* **Problem statement**:
Set down the entries below once more, precisely as they stand.

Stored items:
________________

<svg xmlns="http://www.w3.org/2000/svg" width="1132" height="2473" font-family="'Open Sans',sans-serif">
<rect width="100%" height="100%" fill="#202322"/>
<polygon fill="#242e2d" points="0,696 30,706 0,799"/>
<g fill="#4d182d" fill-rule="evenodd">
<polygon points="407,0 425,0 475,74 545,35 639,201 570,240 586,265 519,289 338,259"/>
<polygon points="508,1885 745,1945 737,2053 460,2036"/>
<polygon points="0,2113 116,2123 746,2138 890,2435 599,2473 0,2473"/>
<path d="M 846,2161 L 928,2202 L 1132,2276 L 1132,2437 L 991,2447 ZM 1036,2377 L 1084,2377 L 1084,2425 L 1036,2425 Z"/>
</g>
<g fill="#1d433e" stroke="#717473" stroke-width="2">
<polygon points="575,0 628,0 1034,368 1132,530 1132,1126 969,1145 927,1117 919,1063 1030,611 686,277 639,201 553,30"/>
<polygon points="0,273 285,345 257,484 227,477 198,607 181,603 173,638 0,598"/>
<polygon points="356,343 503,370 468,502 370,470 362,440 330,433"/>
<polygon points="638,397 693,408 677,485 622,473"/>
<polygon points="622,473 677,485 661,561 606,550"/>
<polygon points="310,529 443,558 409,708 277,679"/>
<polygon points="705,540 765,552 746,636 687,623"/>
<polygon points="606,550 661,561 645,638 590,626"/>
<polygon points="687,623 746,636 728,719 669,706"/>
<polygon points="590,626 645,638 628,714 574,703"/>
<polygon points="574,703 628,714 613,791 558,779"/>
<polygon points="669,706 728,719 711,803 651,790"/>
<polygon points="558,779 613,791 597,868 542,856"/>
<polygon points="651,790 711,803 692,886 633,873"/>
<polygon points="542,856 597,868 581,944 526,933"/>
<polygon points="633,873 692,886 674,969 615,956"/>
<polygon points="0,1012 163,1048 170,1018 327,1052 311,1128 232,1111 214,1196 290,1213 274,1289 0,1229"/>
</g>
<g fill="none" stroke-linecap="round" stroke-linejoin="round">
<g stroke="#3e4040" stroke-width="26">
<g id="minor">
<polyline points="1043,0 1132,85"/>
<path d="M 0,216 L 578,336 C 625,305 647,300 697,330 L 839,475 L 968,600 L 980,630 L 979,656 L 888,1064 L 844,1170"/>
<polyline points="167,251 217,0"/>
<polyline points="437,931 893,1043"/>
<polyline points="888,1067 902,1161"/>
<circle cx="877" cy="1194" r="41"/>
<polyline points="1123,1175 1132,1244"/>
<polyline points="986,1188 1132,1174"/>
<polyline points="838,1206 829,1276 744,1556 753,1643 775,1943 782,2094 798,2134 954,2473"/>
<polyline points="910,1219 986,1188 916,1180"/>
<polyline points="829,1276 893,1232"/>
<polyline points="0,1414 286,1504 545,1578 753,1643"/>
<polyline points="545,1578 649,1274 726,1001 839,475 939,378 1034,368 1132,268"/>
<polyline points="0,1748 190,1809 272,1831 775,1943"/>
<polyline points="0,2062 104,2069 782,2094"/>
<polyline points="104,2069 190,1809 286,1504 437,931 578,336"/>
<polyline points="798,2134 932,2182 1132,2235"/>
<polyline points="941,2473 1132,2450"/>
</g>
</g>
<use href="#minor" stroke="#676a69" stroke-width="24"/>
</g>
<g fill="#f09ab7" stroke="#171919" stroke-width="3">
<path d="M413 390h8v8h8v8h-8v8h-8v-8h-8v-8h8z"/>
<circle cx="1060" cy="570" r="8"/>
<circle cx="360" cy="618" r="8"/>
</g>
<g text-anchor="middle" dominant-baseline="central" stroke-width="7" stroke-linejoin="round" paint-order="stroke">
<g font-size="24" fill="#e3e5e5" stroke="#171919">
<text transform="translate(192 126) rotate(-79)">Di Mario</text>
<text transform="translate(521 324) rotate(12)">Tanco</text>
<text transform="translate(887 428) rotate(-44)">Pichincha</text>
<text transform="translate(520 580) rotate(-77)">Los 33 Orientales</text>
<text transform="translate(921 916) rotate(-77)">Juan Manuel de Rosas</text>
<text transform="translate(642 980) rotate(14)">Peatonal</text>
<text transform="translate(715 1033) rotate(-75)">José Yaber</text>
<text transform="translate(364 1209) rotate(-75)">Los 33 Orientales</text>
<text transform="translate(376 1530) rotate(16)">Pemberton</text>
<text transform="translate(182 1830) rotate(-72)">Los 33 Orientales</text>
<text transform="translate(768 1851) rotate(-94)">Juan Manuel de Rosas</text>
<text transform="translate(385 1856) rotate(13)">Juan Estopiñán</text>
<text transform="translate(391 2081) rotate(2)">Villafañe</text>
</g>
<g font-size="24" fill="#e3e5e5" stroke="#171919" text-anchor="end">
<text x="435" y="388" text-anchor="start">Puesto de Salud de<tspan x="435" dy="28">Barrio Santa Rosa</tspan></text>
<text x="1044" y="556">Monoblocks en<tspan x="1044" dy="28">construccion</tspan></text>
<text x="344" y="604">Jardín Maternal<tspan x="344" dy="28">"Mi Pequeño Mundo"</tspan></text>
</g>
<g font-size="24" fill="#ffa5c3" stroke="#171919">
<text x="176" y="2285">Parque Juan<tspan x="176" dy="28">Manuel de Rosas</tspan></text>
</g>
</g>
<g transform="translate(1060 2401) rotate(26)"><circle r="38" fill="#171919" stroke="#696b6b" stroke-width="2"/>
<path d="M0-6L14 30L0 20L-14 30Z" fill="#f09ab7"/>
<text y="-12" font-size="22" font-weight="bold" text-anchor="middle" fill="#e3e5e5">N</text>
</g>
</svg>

________________

* **Response**:
<svg xmlns="http://www.w3.org/2000/svg" width="1132" height="2473" font-family="'Open Sans',sans-serif">
<rect width="100%" height="100%" fill="#202322"/>
<polygon fill="#242e2d" points="0,696 30,706 0,799"/>
<g fill="#4d182d" fill-rule="evenodd">
<polygon points="407,0 425,0 475,74 545,35 639,201 570,240 586,265 519,289 338,259"/>
<polygon points="508,1885 745,1945 737,2053 460,2036"/>
<polygon points="0,2113 116,2123 746,2138 890,2435 599,2473 0,2473"/>
<path d="M 846,2161 L 928,2202 L 1132,2276 L 1132,2437 L 991,2447 ZM 1036,2377 L 1084,2377 L 1084,2425 L 1036,2425 Z"/>
</g>
<g fill="#1d433e" stroke="#717473" stroke-width="2">
<polygon points="575,0 628,0 1034,368 1132,530 1132,1126 969,1145 927,1117 919,1063 1030,611 686,277 639,201 553,30"/>
<polygon points="0,273 285,345 257,484 227,477 198,607 181,603 173,638 0,598"/>
<polygon points="356,343 503,370 468,502 370,470 362,440 330,433"/>
<polygon points="638,397 693,408 677,485 622,473"/>
<polygon points="622,473 677,485 661,561 606,550"/>
<polygon points="310,529 443,558 409,708 277,679"/>
<polygon points="705,540 765,552 746,636 687,623"/>
<polygon points="606,550 661,561 645,638 590,626"/>
<polygon points="687,623 746,636 728,719 669,706"/>
<polygon points="590,626 645,638 628,714 574,703"/>
<polygon points="574,703 628,714 613,791 558,779"/>
<polygon points="669,706 728,719 711,803 651,790"/>
<polygon points="558,779 613,791 597,868 542,856"/>
<polygon points="651,790 711,803 692,886 633,873"/>
<polygon points="542,856 597,868 581,944 526,933"/>
<polygon points="633,873 692,886 674,969 615,956"/>
<polygon points="0,1012 163,1048 170,1018 327,1052 311,1128 232,1111 214,1196 290,1213 274,1289 0,1229"/>
</g>
<g fill="none" stroke-linecap="round" stroke-linejoin="round">
<g stroke="#3e4040" stroke-width="26">
<g id="minor">
<polyline points="1043,0 1132,85"/>
<path d="M 0,216 L 578,336 C 625,305 647,300 697,330 L 839,475 L 968,600 L 980,630 L 979,656 L 888,1064 L 844,1170"/>
<polyline points="167,251 217,0"/>
<polyline points="437,931 893,1043"/>
<polyline points="888,1067 902,1161"/>
<circle cx="877" cy="1194" r="41"/>
<polyline points="1123,1175 1132,1244"/>
<polyline points="986,1188 1132,1174"/>
<polyline points="838,1206 829,1276 744,1556 753,1643 775,1943 782,2094 798,2134 954,2473"/>
<polyline points="910,1219 986,1188 916,1180"/>
<polyline points="829,1276 893,1232"/>
<polyline points="0,1414 286,1504 545,1578 753,1643"/>
<polyline points="545,1578 649,1274 726,1001 839,475 939,378 1034,368 1132,268"/>
<polyline points="0,1748 190,1809 272,1831 775,1943"/>
<polyline points="0,2062 104,2069 782,2094"/>
<polyline points="104,2069 190,1809 286,1504 437,931 578,336"/>
<polyline points="798,2134 932,2182 1132,2235"/>
<polyline points="941,2473 1132,2450"/>
</g>
</g>
<use href="#minor" stroke="#676a69" stroke-width="24"/>
</g>
<g fill="#f09ab7" stroke="#171919" stroke-width="3">
<path d="M413 390h8v8h8v8h-8v8h-8v-8h-8v-8h8z"/>
<circle cx="1060" cy="570" r="8"/>
<circle cx="360" cy="618" r="8"/>
</g>
<g text-anchor="middle" dominant-baseline="central" stroke-width="7" stroke-linejoin="round" paint-order="stroke">
<g font-size="24" fill="#e3e5e5" stroke="#171919">
<text transform="translate(192 126) rotate(-79)">Di Mario</text>
<text transform="translate(521 324) rotate(12)">Tanco</text>
<text transform="translate(887 428) rotate(-44)">Pichincha</text>
<text transform="translate(520 580) rotate(-77)">Los 33 Orientales</text>
<text transform="translate(921 916) rotate(-77)">Juan Manuel de Rosas</text>
<text transform="translate(642 980) rotate(14)">Peatonal</text>
<text transform="translate(715 1033) rotate(-75)">José Yaber</text>
<text transform="translate(364 1209) rotate(-75)">Los 33 Orientales</text>
<text transform="translate(376 1530) rotate(16)">Pemberton</text>
<text transform="translate(182 1830) rotate(-72)">Los 33 Orientales</text>
<text transform="translate(768 1851) rotate(-94)">Juan Manuel de Rosas</text>
<text transform="translate(385 1856) rotate(13)">Juan Estopiñán</text>
<text transform="translate(391 2081) rotate(2)">Villafañe</text>
</g>
<g font-size="24" fill="#e3e5e5" stroke="#171919" text-anchor="end">
<text x="435" y="388" text-anchor="start">Puesto de Salud de<tspan x="435" dy="28">Barrio Santa Rosa</tspan></text>
<text x="1044" y="556">Monoblocks en<tspan x="1044" dy="28">construccion</tspan></text>
<text x="344" y="604">Jardín Maternal<tspan x="344" dy="28">"Mi Pequeño Mundo"</tspan></text>
</g>
<g font-size="24" fill="#ffa5c3" stroke="#171919">
<text x="176" y="2285">Parque Juan<tspan x="176" dy="28">Manuel de Rosas</tspan></text>
</g>
</g>
<g transform="translate(1060 2401) rotate(26)"><circle r="38" fill="#171919" stroke="#696b6b" stroke-width="2"/>
<path d="M0-6L14 30L0 20L-14 30Z" fill="#f09ab7"/>
<text y="-12" font-size="22" font-weight="bold" text-anchor="middle" fill="#e3e5e5">N</text>
</g>
</svg>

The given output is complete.